Even a walk will do, says Reed. How to: Place your right foot on top of a bench, counter, or ballet barre, directly in front of your right hip. Your left foot should be directly under your left hip. Keeping your chest lifted, gently bend forward at the hips until you feel a gentle stretch in the back of your hamstring. Hold for 20 seconds. Repeat two to three times. How to: Stand with feet parallel and slightly wider than your hips, your spine tall and a soft bend in your knees. Lift your butt toward the air as you fold your torso over your legs, bringing your chest as close to your legs as possible and the crown of your head toward the mat.
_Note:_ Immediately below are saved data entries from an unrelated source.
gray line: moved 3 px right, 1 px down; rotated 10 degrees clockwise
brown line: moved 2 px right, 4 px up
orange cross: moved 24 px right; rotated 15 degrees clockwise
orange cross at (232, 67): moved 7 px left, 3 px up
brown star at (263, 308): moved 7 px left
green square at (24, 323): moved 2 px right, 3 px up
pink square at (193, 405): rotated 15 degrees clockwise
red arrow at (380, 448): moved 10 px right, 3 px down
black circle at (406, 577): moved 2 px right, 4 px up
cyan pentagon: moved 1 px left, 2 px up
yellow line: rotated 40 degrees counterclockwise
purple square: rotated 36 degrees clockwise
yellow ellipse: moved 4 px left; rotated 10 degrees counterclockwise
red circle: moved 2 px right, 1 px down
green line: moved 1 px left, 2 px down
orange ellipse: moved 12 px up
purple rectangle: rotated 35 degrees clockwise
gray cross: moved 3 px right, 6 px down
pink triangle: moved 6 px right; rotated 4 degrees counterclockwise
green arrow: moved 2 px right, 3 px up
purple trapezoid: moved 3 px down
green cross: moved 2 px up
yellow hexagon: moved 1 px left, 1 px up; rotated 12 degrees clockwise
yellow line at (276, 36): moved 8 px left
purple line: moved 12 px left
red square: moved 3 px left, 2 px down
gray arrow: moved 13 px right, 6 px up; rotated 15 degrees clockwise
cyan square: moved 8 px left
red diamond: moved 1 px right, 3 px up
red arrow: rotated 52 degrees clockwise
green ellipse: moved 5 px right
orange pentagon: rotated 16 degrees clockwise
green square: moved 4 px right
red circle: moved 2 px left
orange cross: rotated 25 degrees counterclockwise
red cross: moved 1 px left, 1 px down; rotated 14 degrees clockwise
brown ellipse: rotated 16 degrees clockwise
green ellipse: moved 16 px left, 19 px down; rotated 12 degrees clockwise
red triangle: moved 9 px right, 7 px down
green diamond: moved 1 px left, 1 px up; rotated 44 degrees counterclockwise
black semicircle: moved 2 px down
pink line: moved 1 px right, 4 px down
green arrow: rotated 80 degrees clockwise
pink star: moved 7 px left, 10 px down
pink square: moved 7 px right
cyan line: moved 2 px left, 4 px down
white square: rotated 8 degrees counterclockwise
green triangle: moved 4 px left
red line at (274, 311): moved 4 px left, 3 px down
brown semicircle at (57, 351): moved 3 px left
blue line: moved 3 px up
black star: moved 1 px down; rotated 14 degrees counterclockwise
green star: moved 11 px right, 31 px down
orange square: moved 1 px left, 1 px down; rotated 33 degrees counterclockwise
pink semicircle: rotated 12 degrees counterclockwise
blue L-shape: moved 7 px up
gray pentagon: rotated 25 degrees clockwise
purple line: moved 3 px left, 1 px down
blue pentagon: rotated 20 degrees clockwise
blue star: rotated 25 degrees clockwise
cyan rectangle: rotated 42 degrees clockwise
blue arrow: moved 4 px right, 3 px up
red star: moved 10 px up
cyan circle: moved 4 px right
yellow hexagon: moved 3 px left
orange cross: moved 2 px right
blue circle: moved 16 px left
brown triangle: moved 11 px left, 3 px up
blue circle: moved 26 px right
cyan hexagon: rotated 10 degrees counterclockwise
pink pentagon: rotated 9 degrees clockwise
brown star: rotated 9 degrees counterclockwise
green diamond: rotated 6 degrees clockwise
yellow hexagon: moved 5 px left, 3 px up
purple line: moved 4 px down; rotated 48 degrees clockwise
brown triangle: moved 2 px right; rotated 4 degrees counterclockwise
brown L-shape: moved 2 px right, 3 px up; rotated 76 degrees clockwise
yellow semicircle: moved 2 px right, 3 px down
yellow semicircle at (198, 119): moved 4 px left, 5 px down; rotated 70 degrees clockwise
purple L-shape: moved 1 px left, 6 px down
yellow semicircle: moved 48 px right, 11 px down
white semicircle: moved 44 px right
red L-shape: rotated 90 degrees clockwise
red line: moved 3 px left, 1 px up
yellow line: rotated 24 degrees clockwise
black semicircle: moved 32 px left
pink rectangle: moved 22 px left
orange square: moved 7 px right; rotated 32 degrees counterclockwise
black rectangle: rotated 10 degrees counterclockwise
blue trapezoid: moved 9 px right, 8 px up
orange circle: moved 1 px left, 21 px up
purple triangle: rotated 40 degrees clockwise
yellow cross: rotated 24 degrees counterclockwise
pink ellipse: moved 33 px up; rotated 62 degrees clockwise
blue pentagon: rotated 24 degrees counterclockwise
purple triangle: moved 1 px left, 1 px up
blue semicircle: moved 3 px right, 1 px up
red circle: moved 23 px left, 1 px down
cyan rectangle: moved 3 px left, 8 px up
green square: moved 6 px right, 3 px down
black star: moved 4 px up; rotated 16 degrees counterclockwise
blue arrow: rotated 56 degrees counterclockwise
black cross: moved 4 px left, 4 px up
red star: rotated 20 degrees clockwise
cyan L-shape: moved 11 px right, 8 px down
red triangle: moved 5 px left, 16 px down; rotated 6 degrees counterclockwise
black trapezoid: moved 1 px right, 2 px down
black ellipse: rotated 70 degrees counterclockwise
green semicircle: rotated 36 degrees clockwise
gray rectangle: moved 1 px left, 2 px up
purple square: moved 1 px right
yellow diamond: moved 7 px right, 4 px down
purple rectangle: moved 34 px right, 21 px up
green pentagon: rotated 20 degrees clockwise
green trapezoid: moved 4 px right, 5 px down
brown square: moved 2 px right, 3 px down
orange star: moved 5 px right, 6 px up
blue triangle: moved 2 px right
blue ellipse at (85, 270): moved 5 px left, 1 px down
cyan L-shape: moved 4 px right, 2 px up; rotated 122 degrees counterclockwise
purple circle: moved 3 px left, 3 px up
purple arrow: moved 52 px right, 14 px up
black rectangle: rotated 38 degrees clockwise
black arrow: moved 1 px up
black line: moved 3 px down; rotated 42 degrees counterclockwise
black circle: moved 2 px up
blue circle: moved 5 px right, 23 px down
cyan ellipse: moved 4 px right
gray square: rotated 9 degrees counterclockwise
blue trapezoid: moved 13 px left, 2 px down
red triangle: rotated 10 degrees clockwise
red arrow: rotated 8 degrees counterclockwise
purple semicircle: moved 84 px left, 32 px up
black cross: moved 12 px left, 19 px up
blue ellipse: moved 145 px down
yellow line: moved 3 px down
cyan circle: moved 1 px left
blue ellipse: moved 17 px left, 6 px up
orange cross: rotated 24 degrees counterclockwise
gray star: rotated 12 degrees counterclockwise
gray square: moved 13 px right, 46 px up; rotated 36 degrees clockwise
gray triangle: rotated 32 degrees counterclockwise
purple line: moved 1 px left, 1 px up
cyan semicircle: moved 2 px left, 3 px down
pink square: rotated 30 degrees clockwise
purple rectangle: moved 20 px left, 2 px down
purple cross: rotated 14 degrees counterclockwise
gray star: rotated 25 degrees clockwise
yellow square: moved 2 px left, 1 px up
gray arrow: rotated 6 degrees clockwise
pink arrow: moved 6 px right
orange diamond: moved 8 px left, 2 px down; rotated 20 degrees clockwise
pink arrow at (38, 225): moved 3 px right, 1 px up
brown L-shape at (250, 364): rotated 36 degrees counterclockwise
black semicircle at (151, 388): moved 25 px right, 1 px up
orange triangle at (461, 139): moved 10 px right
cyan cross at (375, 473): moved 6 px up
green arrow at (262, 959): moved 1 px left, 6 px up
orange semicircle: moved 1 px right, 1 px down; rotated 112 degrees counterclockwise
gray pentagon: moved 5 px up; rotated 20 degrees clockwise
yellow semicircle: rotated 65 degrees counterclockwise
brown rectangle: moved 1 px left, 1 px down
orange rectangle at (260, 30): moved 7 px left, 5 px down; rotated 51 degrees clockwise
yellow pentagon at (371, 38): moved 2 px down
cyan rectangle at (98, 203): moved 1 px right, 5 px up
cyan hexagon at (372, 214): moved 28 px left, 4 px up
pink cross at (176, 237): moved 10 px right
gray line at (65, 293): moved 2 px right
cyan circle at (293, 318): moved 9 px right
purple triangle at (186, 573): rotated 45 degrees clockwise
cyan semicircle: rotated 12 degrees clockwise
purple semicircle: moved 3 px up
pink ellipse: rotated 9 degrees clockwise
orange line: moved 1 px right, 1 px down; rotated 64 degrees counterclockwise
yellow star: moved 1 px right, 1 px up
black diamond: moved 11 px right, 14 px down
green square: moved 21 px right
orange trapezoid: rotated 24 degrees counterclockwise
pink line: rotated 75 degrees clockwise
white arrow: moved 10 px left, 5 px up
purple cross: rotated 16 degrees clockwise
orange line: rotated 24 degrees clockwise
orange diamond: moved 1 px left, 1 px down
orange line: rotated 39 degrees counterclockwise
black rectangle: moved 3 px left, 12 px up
Lengthen with each inhale by reaching for the floor; relax and settle into the pose with each exhale. How to: Stand with your feet hip-width apart, arms at your sides. Step forward with your right foot. Bend forward from the waist and press your fingertips to the floor on each side of your right foot. Bend your knees slightly and step back with your left leg into a low lunge. Let your left shin rest on the floor, and sink your hips low.
From a low lunge position, extend your front leg and shift your weight back. This will stretch the other hamstring. From here, try sliding your back leg back behind you. Then, using your hands or blocks as buffers, lower your body down towards the floor until you start to feel a pull in your hamstring. Once you can finally reach the floor, make sure your core is engaged, to help you stay upright, advises Reed. Have your chest lifted, with your shoulders over your hips, and your gaze straightforward.